A Comprehensive Benchmark to Evaluate LLMs as Agents (ICLR'24)
Apache License 2.0
2k stars 135 forks source link

Excellent Job! Well, no offense, it seems LLM-Bench rather than AgentBench in essence. #130

Open Konisberg opened 3 months ago

Konisberg commented 3 months ago

Sorry to raise the problem but give no systematic analysis It may be about to take me more time on more complete investigation over the "compression" ability of LLM as many may be support "compression is intelligence". In my view, the ability of Agents nowadays could hardly be termed "autonomous", meanwhile the prompting just guides the LLM to tell the humans what the LLM has compressed, which may be more proper to be termed the ability of LLM. The intelligence, in my opinion, is strongly connected to the saying revealed by physics and evolution and maybe the complex networks that "more is different". To be brief, "intelligence" == "more is different", based on a massive amount of data and others, structure and even "free will" emerges, which may be called intelligence by us, the individualities of an isomorphic networks.

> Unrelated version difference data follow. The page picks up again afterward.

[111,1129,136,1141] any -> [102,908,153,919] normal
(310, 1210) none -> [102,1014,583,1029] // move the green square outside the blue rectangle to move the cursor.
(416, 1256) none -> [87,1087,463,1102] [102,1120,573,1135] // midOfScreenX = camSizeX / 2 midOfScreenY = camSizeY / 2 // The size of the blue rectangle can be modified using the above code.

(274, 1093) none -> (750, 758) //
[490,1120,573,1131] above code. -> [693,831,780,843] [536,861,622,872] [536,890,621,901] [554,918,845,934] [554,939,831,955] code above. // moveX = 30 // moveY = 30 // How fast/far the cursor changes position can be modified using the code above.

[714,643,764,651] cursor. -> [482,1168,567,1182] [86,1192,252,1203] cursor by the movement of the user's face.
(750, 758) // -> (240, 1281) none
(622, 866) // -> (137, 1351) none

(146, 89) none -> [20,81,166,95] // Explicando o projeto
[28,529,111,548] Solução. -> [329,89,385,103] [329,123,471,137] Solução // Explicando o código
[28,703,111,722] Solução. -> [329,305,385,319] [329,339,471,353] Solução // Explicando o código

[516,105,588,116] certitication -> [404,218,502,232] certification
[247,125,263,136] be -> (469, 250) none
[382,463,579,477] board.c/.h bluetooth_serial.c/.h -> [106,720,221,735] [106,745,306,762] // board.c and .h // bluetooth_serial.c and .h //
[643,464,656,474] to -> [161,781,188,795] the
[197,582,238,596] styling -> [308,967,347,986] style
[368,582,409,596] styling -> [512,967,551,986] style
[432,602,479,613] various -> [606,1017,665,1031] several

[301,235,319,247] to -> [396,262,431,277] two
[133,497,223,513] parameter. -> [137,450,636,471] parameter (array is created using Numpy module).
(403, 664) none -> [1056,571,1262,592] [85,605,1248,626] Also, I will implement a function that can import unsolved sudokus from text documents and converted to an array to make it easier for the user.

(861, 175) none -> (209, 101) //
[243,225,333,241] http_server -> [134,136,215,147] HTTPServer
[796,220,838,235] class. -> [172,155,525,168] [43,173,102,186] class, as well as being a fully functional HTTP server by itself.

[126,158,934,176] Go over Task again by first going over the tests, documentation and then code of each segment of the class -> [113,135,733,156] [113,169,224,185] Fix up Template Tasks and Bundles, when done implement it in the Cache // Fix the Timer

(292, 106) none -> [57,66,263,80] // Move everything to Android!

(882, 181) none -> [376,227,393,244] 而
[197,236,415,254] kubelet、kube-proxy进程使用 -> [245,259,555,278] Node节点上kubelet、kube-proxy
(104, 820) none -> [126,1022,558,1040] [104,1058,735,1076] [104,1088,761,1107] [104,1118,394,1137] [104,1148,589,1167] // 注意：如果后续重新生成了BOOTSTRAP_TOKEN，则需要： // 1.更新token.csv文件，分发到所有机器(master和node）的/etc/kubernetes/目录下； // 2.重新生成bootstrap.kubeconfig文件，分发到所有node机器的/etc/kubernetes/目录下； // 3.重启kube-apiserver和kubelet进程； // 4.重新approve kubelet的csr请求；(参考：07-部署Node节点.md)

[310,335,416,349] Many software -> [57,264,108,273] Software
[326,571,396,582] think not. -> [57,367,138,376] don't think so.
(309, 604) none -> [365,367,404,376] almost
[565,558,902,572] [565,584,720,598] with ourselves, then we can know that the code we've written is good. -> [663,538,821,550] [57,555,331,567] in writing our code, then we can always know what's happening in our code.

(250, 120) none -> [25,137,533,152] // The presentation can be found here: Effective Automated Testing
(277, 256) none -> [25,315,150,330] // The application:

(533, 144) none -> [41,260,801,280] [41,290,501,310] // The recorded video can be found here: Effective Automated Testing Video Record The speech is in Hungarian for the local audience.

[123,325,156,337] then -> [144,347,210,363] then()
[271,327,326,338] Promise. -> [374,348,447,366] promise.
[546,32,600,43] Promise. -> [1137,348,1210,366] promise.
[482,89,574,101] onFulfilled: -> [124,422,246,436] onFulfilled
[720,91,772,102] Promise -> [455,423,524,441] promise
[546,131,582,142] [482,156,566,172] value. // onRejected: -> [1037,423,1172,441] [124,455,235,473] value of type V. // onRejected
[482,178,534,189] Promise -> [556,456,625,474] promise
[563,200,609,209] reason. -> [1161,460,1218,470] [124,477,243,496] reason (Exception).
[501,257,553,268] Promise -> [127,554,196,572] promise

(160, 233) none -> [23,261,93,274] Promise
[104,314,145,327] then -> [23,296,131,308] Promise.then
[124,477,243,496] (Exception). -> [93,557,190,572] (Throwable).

Agents shall be like us, and as Turing test revealed that the eight tasks may NOT represent the core abilities of the agents. Of course, the discussion above is NOT solid at all. If you take agents as tools, it's quite a different things lol. Back to the main topic, agents show more of the abilities of LLM nowadays and it's hard to distinguish Agents Benches from the LLM Benches. Welcome to discuss about it and I hope you can open the discussion section of the repo. Good luck. And Paper++

zhc7 commented 3 months ago

Hi, @Konisberg Thank you for your comment! It's an interesting idea. I think one of the purpose of this benchmark is to offer some truly challenging and real-world problems. As you may know, traditional QA or mutliple choice benchmarks sometimes might not be able to concretely reflect some models' true performance.

As for the topic of autonomous, intelligence and even free will, I believe we are still quite far from there right now. No one can define what exactly is the true intelligence. AgentBench can be a milestone but not a destination, there's a still long way to go.

We've opened a discussion section as suggested. Feel free to share more thoughts!